Though it still says "Unable to locate package"
I'm not sure but you can try adding the rest of repositories:

Bash:
sudo add-apt-repository contrib
sudo add-apt-repository non-free
sudo apt update
# Try again installing firmware

Regardless, are you able to decipher based on what I have said about the CPU boosting properly on the Ubuntu flavour distros rather than the Debian+KDE enviorment that it is indeed this package that potentially comes pre installed on Ubuntu flavours?
I don't know sorry, I'm not even sure what the problem is in regard to CPU.
It works just fine here, firmware may solve it.
 
I'm not sure but you can try adding the rest of repositories:

Bash:
sudo add-apt-repository contrib
sudo add-apt-repository non-free
sudo apt update
# Try again installing firmware


I don't know sorry, I'm not even sure what the problem is in regard to CPU.
It works just fine here, firmware may solve it.
Still unable to locate the package... Oh well, if you're out of ideas I suppose I just have to run a Kubuntu or something as the boosting logic works on there.

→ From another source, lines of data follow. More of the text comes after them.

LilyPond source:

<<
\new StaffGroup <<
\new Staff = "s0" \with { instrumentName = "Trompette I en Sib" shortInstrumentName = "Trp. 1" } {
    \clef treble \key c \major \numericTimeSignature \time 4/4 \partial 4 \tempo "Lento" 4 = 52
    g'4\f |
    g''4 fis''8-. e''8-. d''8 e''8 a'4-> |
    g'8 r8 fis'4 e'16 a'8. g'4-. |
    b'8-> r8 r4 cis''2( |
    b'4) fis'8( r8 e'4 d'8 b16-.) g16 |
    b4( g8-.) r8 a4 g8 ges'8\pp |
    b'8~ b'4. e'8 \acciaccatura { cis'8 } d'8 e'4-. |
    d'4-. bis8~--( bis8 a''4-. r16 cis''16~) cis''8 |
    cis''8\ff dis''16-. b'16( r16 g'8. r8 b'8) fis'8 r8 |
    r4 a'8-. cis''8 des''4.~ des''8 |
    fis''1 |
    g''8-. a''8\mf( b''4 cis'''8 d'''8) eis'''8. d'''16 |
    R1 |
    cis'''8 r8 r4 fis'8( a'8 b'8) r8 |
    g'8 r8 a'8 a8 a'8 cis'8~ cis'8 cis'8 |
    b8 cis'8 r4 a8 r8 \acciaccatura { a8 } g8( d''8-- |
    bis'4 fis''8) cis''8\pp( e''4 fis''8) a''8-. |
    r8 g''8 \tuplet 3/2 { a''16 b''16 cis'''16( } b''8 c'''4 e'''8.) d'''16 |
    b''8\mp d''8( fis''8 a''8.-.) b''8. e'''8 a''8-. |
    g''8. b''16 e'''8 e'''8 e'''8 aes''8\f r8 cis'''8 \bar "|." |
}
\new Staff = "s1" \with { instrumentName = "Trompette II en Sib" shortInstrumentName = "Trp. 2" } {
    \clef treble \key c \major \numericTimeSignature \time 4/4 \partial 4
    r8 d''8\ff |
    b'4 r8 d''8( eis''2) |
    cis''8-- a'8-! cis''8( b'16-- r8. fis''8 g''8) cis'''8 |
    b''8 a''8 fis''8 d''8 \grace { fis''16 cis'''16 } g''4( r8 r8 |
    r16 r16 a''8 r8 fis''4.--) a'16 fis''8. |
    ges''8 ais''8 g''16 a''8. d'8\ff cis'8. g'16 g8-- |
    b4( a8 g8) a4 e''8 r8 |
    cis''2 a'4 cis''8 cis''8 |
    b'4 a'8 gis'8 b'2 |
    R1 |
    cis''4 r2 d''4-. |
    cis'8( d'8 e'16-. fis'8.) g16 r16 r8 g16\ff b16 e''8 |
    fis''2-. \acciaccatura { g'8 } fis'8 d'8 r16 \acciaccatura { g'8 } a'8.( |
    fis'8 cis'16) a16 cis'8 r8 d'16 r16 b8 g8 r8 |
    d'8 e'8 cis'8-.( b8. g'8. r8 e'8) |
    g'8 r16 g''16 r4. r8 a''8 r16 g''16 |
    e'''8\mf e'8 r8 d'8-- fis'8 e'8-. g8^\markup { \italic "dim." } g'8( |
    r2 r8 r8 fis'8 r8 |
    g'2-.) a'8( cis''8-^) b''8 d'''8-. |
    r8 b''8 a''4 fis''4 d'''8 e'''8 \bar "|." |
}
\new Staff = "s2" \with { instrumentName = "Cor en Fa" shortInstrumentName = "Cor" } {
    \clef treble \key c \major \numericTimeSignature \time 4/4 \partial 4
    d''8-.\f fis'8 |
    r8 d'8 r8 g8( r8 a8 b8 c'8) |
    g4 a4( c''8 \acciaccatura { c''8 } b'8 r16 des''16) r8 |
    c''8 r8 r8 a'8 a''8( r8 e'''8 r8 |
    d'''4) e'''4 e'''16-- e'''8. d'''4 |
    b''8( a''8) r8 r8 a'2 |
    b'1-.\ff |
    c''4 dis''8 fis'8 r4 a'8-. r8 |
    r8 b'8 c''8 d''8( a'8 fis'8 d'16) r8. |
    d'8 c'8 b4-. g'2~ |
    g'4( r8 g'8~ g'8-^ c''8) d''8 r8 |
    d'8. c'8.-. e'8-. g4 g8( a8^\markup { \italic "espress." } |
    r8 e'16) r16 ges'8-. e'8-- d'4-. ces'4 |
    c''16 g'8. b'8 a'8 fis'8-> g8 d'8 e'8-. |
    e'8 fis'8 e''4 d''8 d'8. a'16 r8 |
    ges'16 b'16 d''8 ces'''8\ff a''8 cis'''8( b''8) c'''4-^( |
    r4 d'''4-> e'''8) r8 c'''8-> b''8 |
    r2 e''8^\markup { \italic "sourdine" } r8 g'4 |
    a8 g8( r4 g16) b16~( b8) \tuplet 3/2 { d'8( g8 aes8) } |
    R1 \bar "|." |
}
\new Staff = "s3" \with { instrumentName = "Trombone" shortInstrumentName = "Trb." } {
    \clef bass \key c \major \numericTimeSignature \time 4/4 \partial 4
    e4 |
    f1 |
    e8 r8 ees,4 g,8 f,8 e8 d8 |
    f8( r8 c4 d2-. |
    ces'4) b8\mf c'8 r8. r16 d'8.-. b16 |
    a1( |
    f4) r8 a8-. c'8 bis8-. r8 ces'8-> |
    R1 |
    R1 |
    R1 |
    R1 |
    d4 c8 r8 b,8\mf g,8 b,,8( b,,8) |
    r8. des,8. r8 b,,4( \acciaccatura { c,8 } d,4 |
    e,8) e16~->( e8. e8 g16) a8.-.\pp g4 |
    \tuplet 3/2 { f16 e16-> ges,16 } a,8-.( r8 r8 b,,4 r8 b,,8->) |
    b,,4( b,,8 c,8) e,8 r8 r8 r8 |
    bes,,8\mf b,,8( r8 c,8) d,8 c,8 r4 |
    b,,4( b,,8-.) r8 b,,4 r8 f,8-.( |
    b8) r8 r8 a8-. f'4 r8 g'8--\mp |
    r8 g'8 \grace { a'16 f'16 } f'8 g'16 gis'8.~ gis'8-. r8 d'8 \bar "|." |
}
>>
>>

Thank you for all your help regardless.
 
Strange because I run Debian with Intel CPU and don't have these problems.
You're welcome.
Yes it is quite odd, I think it has to do with the turbo boost logic... On debian it will max clock at 2 Ghz, fans barely spin and temperatures are in the 50s. If I run the same stress-ng test on Kubuntu, it holds 3 Ghz+, temps get into the 90s, which is similar to how it acted on windows.

Tried TLP, PPD, etc. Nothing worked.

I know every machine is different, and I'm somewhat new to Linux as a daily machine so maybe in time I will figure it out haha.